Он вдруг дернулся и приподнялся на локтях:

– Но не это важно. Уходи отсюда!

– Уходить?

– И мальчишку с собой бери, и малявку эту… А если не сможешь, хоть сам уходи!

– Но почему?

– Я не знаю, что со мной, не знаю, зачем притащил из города гномку, вообще ничего не знаю, но мне… страшно. Вдруг этот кто-то другой во мне прикажет убивать? И я… – Марек вдруг всхлипнул. – Я не хочу. Если от моей руки будут умирать люди, Серая Госпожа не примет меня в своем доме.

А и верно, не примет. Оставит бродить по задворкам, там, где грешные души вынуждены вечно страшиться быть сожранными гаарпами – псами Повелительницы Серых Земель. Не знаю, правы ли люди в своих представлениях о мире за Порогом, однако виденное мной свидетельствует: все может быть. А может и не быть. Но лучше заранее позаботиться о собственном посмертии, пока есть время и средства, не так ли?

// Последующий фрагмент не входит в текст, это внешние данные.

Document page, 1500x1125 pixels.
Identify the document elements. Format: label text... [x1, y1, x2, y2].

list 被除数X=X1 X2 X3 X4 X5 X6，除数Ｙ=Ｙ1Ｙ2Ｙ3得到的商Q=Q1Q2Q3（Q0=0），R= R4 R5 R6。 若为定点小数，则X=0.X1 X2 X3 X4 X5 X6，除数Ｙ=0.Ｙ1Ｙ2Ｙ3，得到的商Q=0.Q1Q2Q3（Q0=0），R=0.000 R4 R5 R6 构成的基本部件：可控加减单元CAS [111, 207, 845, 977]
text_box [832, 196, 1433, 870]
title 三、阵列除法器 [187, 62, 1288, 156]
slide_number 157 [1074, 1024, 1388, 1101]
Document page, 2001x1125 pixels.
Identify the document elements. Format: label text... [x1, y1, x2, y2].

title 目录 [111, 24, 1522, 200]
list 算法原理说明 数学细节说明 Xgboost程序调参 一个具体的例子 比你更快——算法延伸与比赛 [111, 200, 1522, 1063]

Я сел рядом, с минуту смотрел, как тяжело, рваными рывками поднимается грудь Марека в попытках дышать, и все же решился:

– Ты не виноват в случившемся.

– Хочешь меня успокоить? – грустно улыбнулся русоволосый. – Спасибо. Но не надо, я все равно умру, и лучше, если не успею натворить новых бед.

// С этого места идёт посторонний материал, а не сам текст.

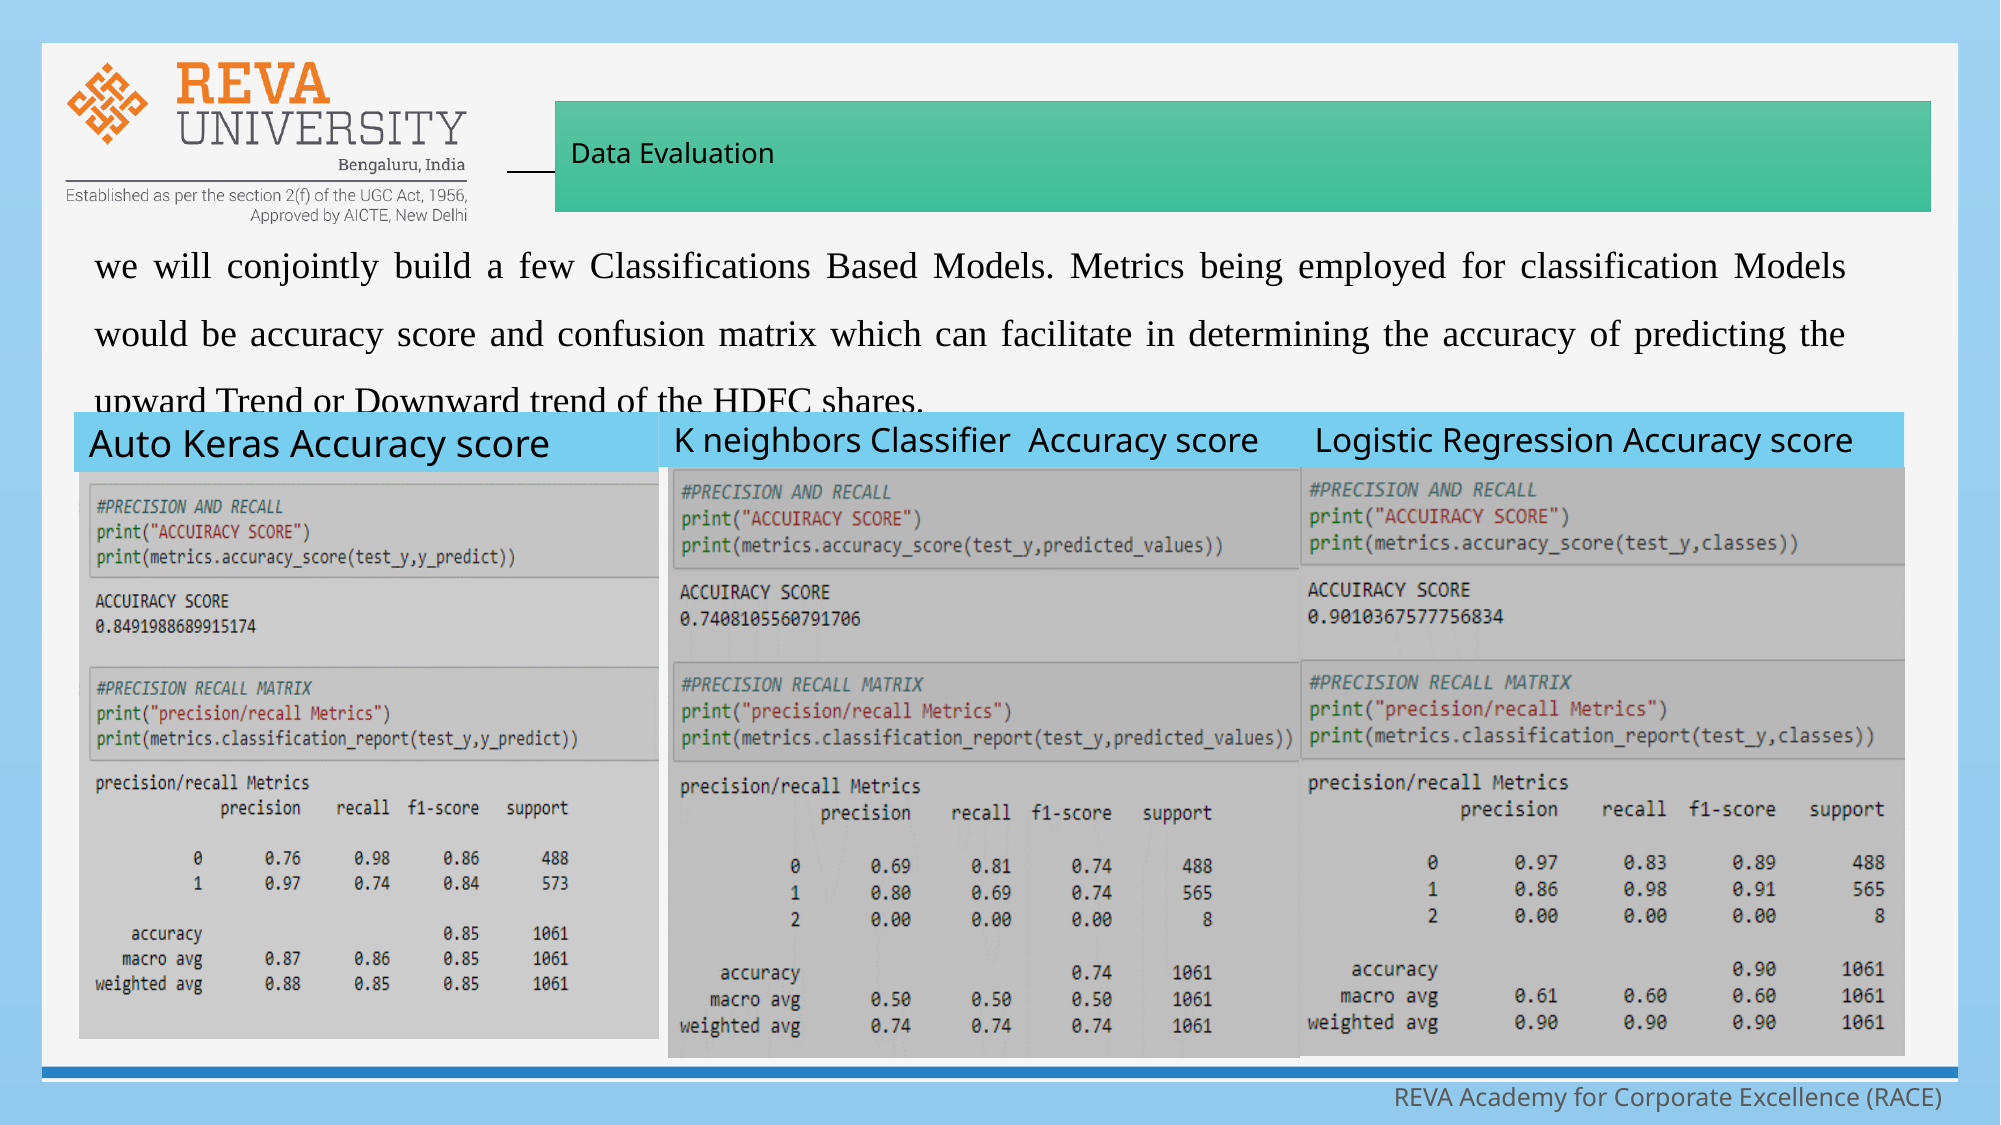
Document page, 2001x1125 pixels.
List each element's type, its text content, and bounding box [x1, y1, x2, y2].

– Да, ты умрешь. Но произойдет это вовсе не по воле богов, а из корыстного желания безжалостного человека.

Марек непонимающе нахмурился:

– Человека? О ком ты?

– Твоя болезнь вызвана участием «милорда». Проще говоря, он тебя отравил.

– Но как? – Парень выглядел ошарашенным. – Я знаю много разных ядов и обязательно заметил бы!

– Эта отрава иного свойства, чем все прочие на свете. Она живая. Как грибница, которая разрастается и разрастается, пока не сожрет пень в труху. Но ты ничего не замечаешь, живешь, как и прежде, пока не становится слишком поздно, чтобы выздороветь.

– Но это… можно лечить?

– Можно. В течение нескольких дней после отравления и при соблюдении определенных условий. К примеру, если не двигаться подолгу, а к тому же еще и простудиться, лечение вообще не потребуется. Впрочем, вполне возможно, что яд, предназначенный тебе, сильнее того, с жертвами которого сталкивался я.

Русоволосый помолчал, пристально глядя на меня, и сделал единственно возможный из моего признания вывод:

– Ты говоришь так, будто нарочно пришел сюда.

– Верно.

– Но тогда…

– «Милорд» намеревается отравить весь Мирак. Но беда даже не в том, что люди станут подчиняться его воле, как это делал ты. Гораздо страшнее другое: после своей скорой и неминуемой смерти все они составят войско труповода. Вот тогда угроза гибели нависнет над Западным Шемом и прочими государствами. А ты думал, так и будете в скелетики играть?

В глазах Марека отчаяние дополнилось ужасом:

– Он хочет сначала убить, и только потом… Но ведь и старых костей в земле достаточно! Зачем же убивать?

– Затем, что на каждую кучку костей нужно потратить уйму Силы для поднятия, а тут хватит и нескольких капель. К тому же трупы не будут портиться, оставаясь пригодными и готовыми для нужд некроманта в любой миг. Но, конечно, сначала многим людям придется умереть.